**STATED PROBLEM:** Rewrite every one of the records below, changing each occurrence of "colour" to "color" and keeping all other text the same.

**DATA TO PROCESS:**
──────────────────────────────
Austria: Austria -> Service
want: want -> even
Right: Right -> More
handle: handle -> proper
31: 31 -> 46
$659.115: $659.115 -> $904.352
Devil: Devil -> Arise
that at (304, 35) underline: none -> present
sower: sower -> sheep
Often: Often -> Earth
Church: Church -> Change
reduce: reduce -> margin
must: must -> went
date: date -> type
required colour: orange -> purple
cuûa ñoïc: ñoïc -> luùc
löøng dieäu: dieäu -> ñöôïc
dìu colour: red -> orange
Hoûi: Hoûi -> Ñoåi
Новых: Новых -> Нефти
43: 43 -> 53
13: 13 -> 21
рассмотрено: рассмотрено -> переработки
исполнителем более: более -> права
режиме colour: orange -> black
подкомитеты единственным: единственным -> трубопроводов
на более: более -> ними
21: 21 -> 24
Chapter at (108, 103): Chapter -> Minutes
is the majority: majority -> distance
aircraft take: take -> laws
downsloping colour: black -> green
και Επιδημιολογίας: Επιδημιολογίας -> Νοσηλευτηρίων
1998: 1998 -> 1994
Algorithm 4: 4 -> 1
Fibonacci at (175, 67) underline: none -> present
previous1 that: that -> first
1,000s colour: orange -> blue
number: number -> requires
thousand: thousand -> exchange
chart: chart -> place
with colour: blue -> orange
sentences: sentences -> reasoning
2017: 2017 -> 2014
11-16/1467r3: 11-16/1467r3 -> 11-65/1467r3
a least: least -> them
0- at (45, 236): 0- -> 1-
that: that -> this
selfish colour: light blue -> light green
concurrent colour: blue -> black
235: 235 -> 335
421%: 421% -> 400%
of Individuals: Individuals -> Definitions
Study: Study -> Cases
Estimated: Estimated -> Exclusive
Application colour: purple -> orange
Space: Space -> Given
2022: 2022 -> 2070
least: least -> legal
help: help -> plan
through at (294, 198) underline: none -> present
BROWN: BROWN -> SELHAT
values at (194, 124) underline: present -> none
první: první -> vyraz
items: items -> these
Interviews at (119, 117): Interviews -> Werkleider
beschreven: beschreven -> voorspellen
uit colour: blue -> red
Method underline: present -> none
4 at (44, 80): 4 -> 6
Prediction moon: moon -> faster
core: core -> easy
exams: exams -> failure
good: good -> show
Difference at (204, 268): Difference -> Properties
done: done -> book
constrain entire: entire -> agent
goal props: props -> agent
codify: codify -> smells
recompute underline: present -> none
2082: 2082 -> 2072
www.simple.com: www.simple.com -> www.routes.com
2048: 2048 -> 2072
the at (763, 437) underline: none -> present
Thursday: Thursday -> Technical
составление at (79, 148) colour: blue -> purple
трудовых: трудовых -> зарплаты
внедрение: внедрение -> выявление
──────────────────────────────
**RESPONSE TO THIS TASK:**
Austria: Austria -> Service
want: want -> even
Right: Right -> More
handle: handle -> proper
31: 31 -> 46
$659.115: $659.115 -> $904.352
Devil: Devil -> Arise
that at (304, 35) underline: none -> present
sower: sower -> sheep
Often: Often -> Earth
Church: Church -> Change
reduce: reduce -> margin
must: must -> went
date: date -> type
required color: orange -> purple
cuûa ñoïc: ñoïc -> luùc
löøng dieäu: dieäu -> ñöôïc
dìu color: red -> orange
Hoûi: Hoûi -> Ñoåi
Новых: Новых -> Нефти
43: 43 -> 53
13: 13 -> 21
рассмотрено: рассмотрено -> переработки
исполнителем более: более -> права
режиме color: orange -> black
подкомитеты единственным: единственным -> трубопроводов
на более: более -> ними
21: 21 -> 24
Chapter at (108, 103): Chapter -> Minutes
is the majority: majority -> distance
aircraft take: take -> laws
downsloping color: black -> green
και Επιδημιολογίας: Επιδημιολογίας -> Νοσηλευτηρίων
1998: 1998 -> 1994
Algorithm 4: 4 -> 1
Fibonacci at (175, 67) underline: none -> present
previous1 that: that -> first
1,000s color: orange -> blue
number: number -> requires
thousand: thousand -> exchange
chart: chart -> place
with color: blue -> orange
sentences: sentences -> reasoning
2017: 2017 -> 2014
11-16/1467r3: 11-16/1467r3 -> 11-65/1467r3
a least: least -> them
0- at (45, 236): 0- -> 1-
that: that -> this
selfish color: light blue -> light green
concurrent color: blue -> black
235: 235 -> 335
421%: 421% -> 400%
of Individuals: Individuals -> Definitions
Study: Study -> Cases
Estimated: Estimated -> Exclusive
Application color: purple -> orange
Space: Space -> Given
2022: 2022 -> 2070
least: least -> legal
help: help -> plan
through at (294, 198) underline: none -> present
BROWN: BROWN -> SELHAT
values at (194, 124) underline: present -> none
první: první -> vyraz
items: items -> these
Interviews at (119, 117): Interviews -> Werkleider
beschreven: beschreven -> voorspellen
uit color: blue -> red
Method underline: present -> none
4 at (44, 80): 4 -> 6
Prediction moon: moon -> faster
core: core -> easy
exams: exams -> failure
good: good -> show
Difference at (204, 268): Difference -> Properties
done: done -> book
constrain entire: entire -> agent
goal props: props -> agent
codify: codify -> smells
recompute underline: present -> none
2082: 2082 -> 2072
www.simple.com: www.simple.com -> www.routes.com
2048: 2048 -> 2072
the at (763, 437) underline: none -> present
Thursday: Thursday -> Technical
составление at (79, 148) color: blue -> purple
трудовых: трудовых -> зарплаты
внедрение: внедрение -> выявление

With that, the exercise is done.